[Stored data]
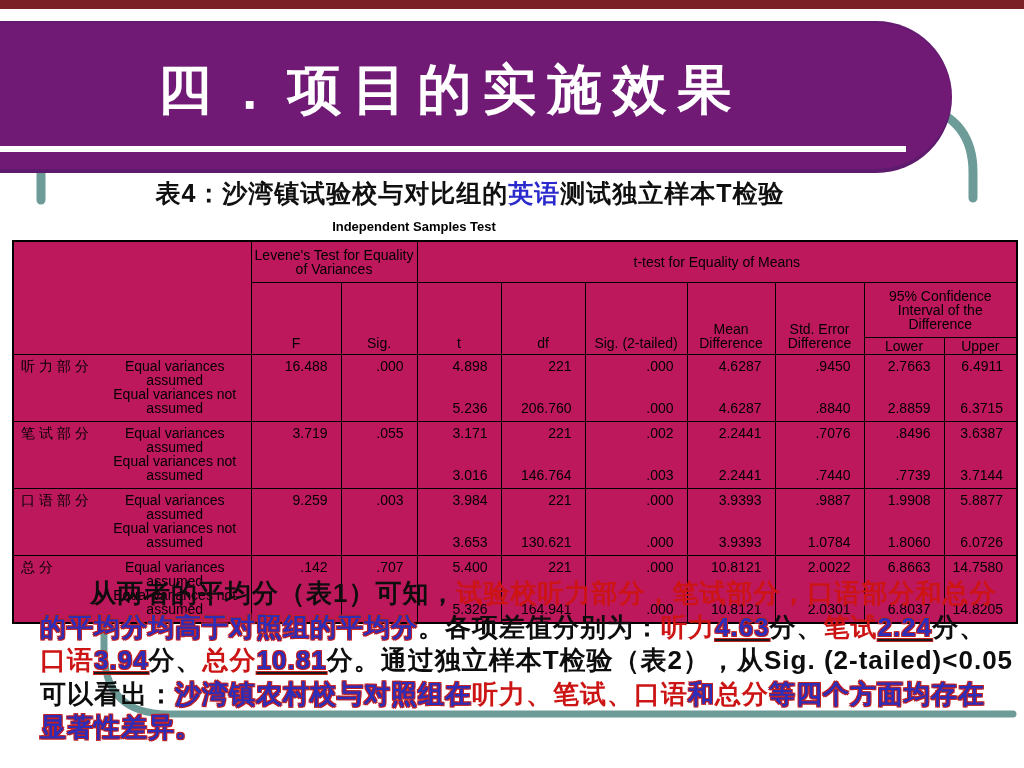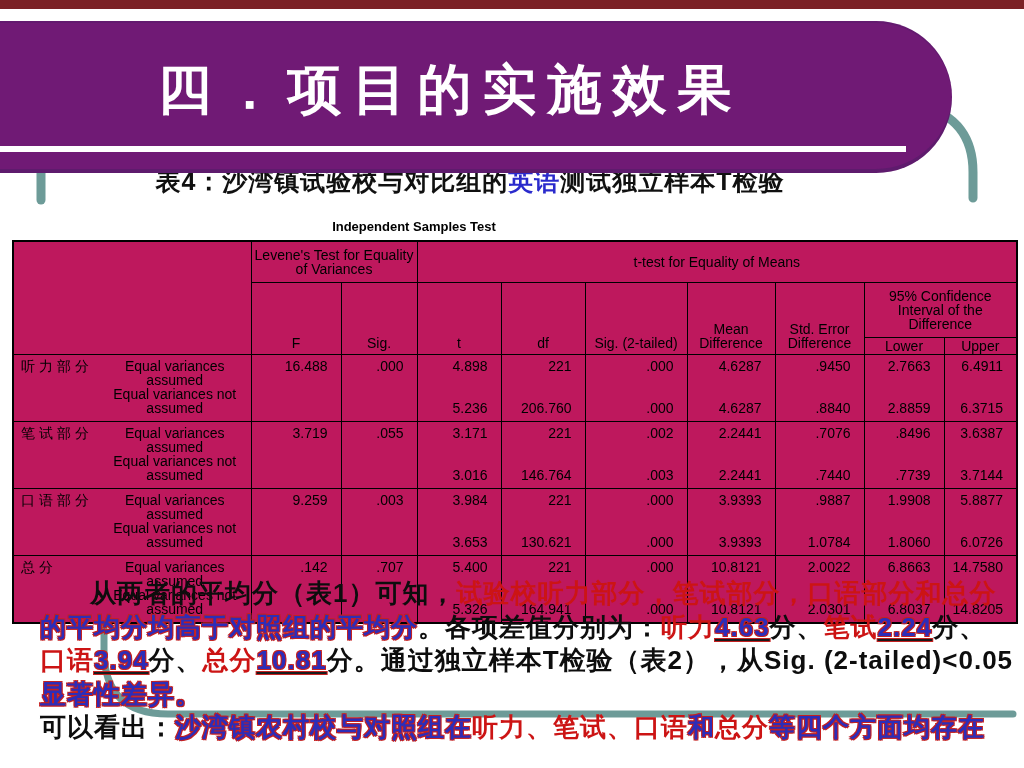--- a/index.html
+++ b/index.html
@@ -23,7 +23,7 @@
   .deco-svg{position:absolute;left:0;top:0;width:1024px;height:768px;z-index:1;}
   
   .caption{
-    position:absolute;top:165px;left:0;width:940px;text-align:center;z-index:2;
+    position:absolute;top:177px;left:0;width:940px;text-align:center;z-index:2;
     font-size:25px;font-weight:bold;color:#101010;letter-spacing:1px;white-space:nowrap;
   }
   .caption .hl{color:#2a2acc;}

To do: Retype each entry exactly. No pictures.

Completed task:
--- a/index.html
+++ b/index.html
@@ -23,7 +23,7 @@
   .deco-svg{position:absolute;left:0;top:0;width:1024px;height:768px;z-index:1;}
   
   .caption{
-    position:absolute;top:165px;left:0;width:940px;text-align:center;z-index:2;
+    position:absolute;top:177px;left:0;width:940px;text-align:center;z-index:2;
     font-size:25px;font-weight:bold;color:#101010;letter-spacing:1px;white-space:nowrap;
   }
   .caption .hl{color:#2a2acc;}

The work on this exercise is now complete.